╭─ ESTRATTO DEL TESTO

Antonicelli fu arrestato una seconda volta

Franco Antonicelli e Ferruccio Parri - Fonte: Catalogo cit. infra

[...] «Molti anni fa, prima della seconda guerra mondiale, un’occasione mi portò nell’Italia del Sud, giù dopo Salerno e dopo la bellissima Paestum, e dove comincia il Cilento. L’occasione fu la stessa che in quei giorni condusse i miei amici Carlo Levi e Cesare Pavese press’a poco nei medesimi luoghi, al di là della famosa terra invalicata da Cristo. In quel lontano paese, mai sentito nominare prima, ci andai dunque per obbligo; ci fui mandato quasi come in una prigione, e vi godetti invece, lo dico con gratitudine, tutta la libertà che si può godere al mondo.

╰─
╭─ MATERIALE ESTRATTO

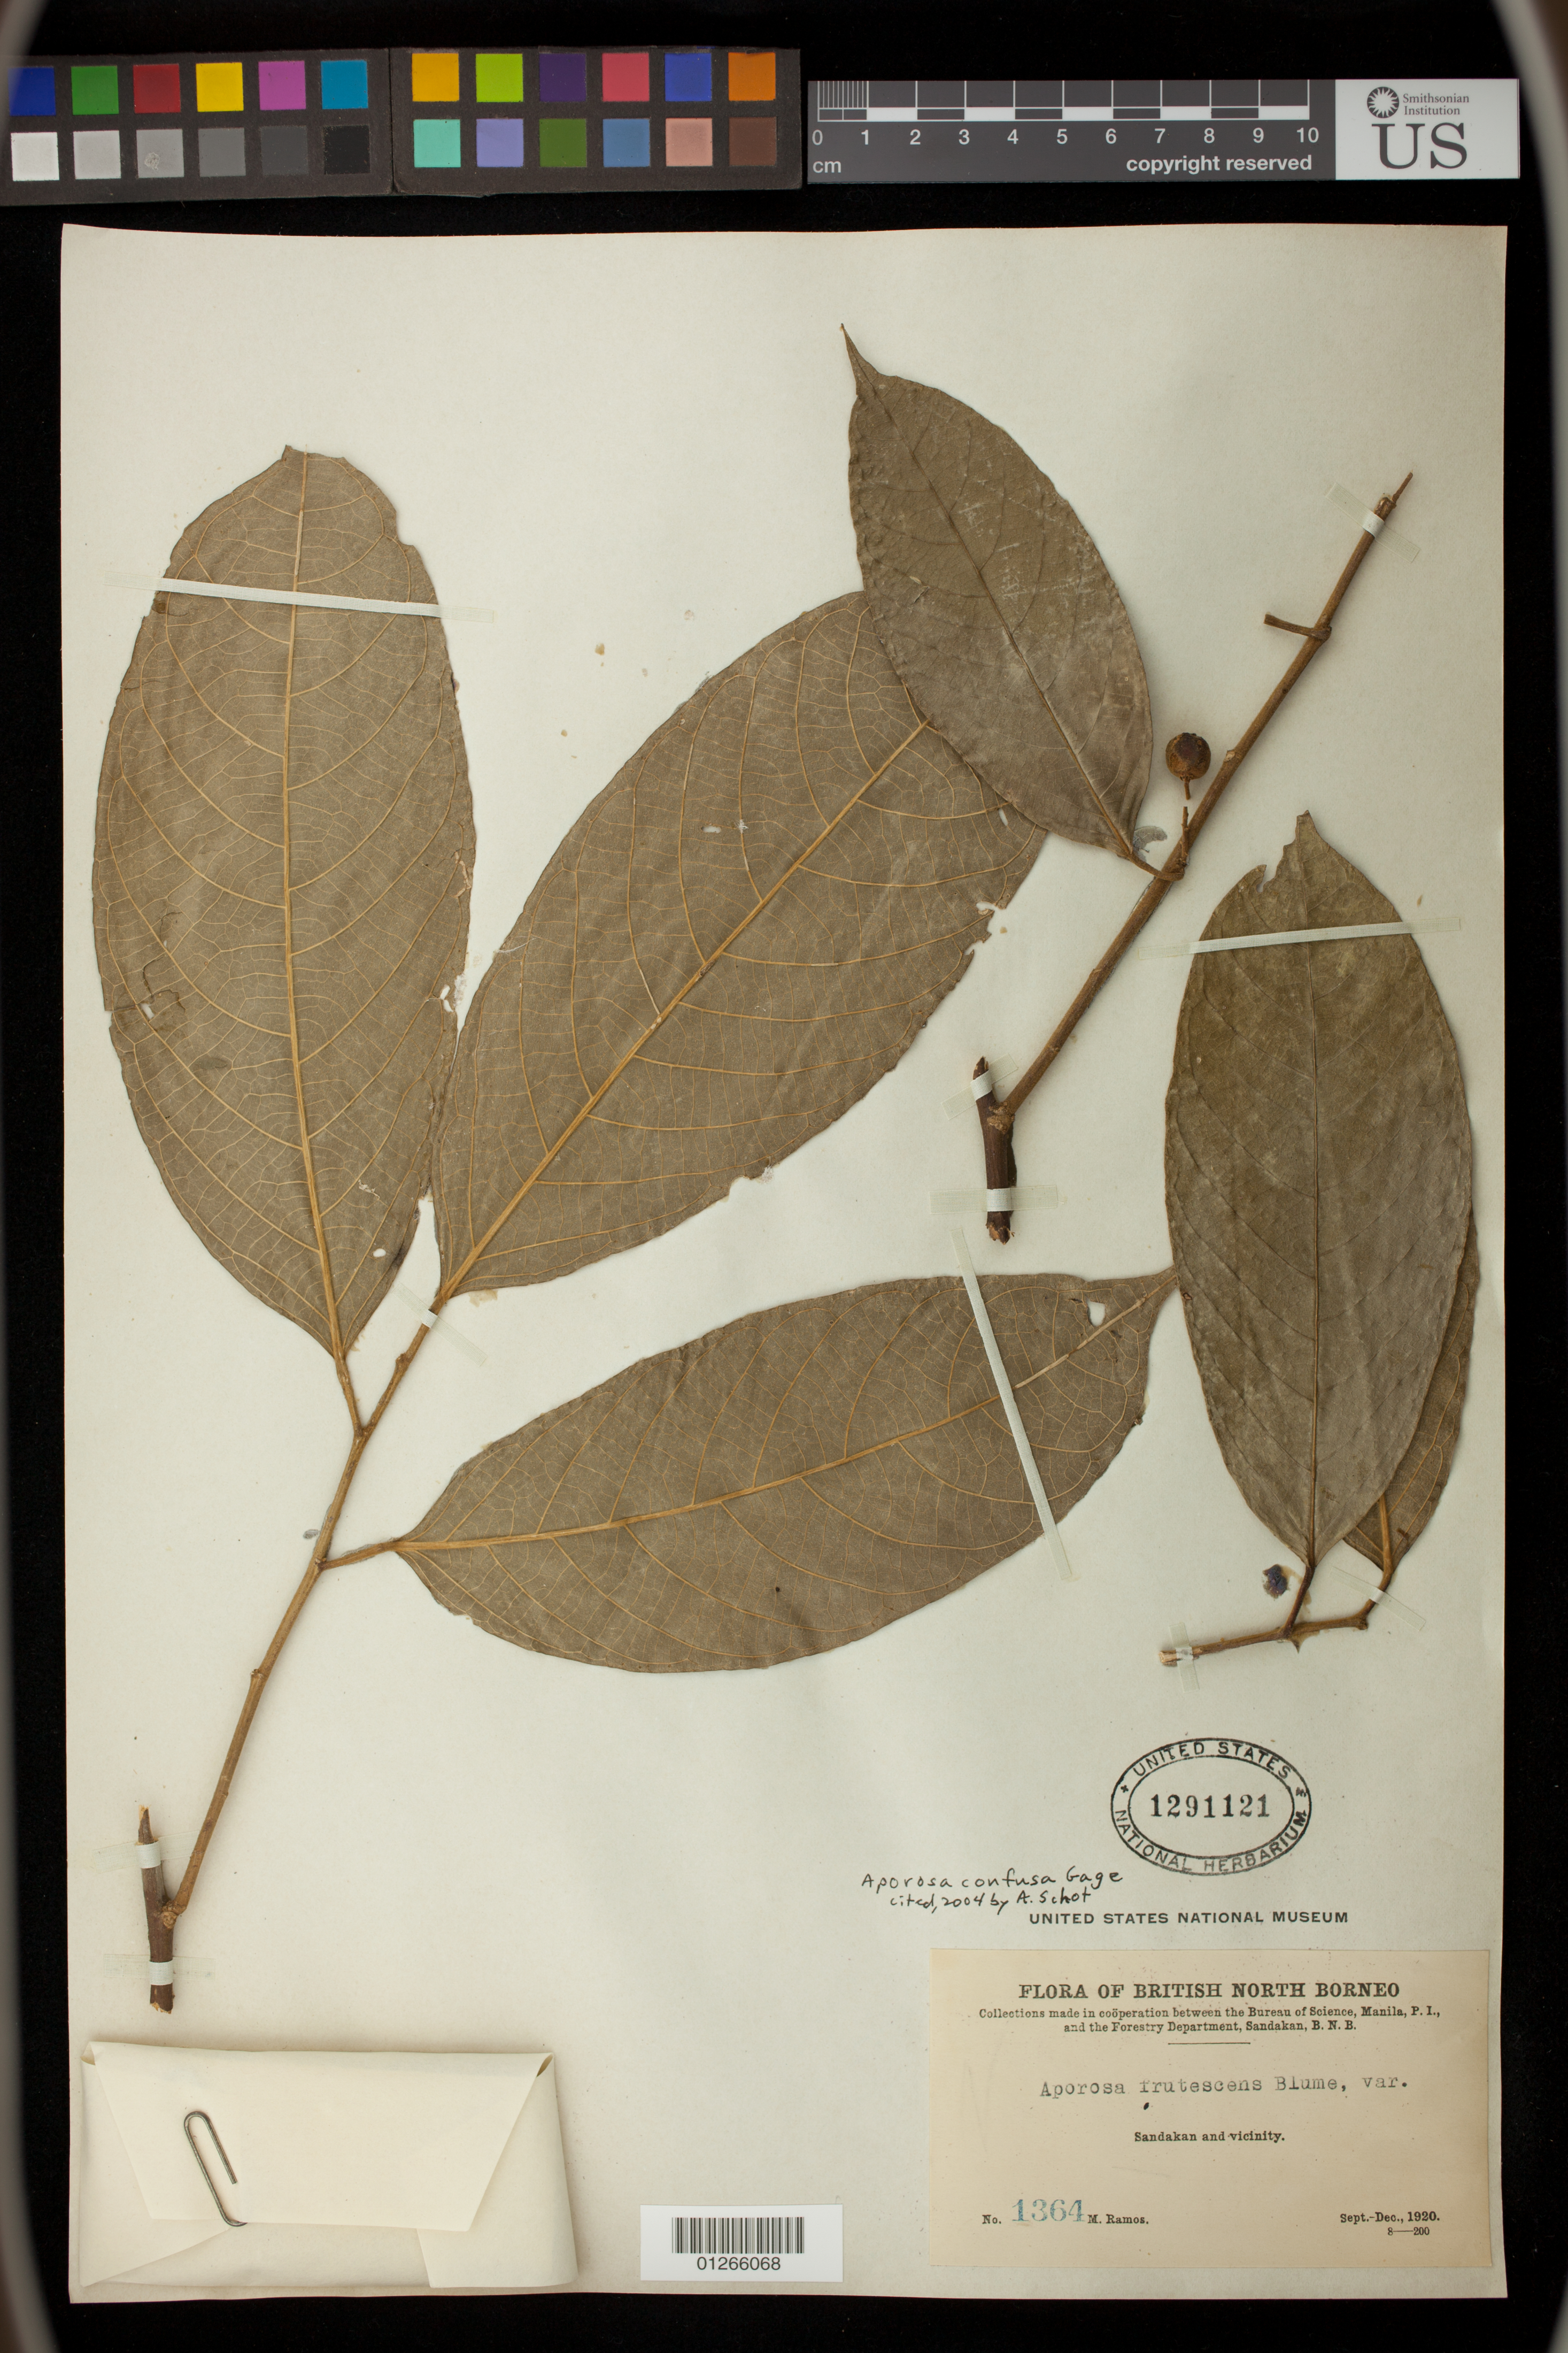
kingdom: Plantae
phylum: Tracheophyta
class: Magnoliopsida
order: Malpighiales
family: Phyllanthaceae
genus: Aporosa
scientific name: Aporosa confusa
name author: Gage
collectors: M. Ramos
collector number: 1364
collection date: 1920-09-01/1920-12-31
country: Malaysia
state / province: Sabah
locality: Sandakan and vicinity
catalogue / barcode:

╰─

_LE SFIDE_.
1. Indica se le affermazioni (a), (b) e (c) concordano con l'estratto, rispondendo sì o no e citando fedelmente le parole che lo stabiliscono. (a) Il viaggio nell'Italia del Sud avvenne dopo la seconda guerra mondiale. (b) Carlo Levi e Cesare Pavese sono chiamati amici. (c) Il paese di destinazione era già noto prima della partenza.
2. Riscrivi il passo dell'estratto che comincia con le parole "Franco Antonicelli e" e si ferma dopo "godere al mondo.", mettendo "splendida" al posto di "bellissima".

_SOLUZIONI AGLI ESERCIZI_.
1.
(a) No: «prima della seconda guerra mondiale».
(b) Sì: «i miei amici Carlo Levi e Cesare Pavese».
(c) No: «mai sentito nominare prima».

2.
Franco Antonicelli e Ferruccio Parri - Fonte: Catalogo cit. infra

[...] «Molti anni fa, prima della seconda guerra mondiale, un’occasione mi portò nell’Italia del Sud, giù dopo Salerno e dopo la splendida Paestum, e dove comincia il Cilento. L’occasione fu la stessa che in quei giorni condusse i miei amici Carlo Levi e Cesare Pavese press’a poco nei medesimi luoghi, al di là della famosa terra invalicata da Cristo. In quel lontano paese, mai sentito nominare prima, ci andai dunque per obbligo; ci fui mandato quasi come in una prigione, e vi godetti invece, lo dico con gratitudine, tutta la libertà che si può godere al mondo.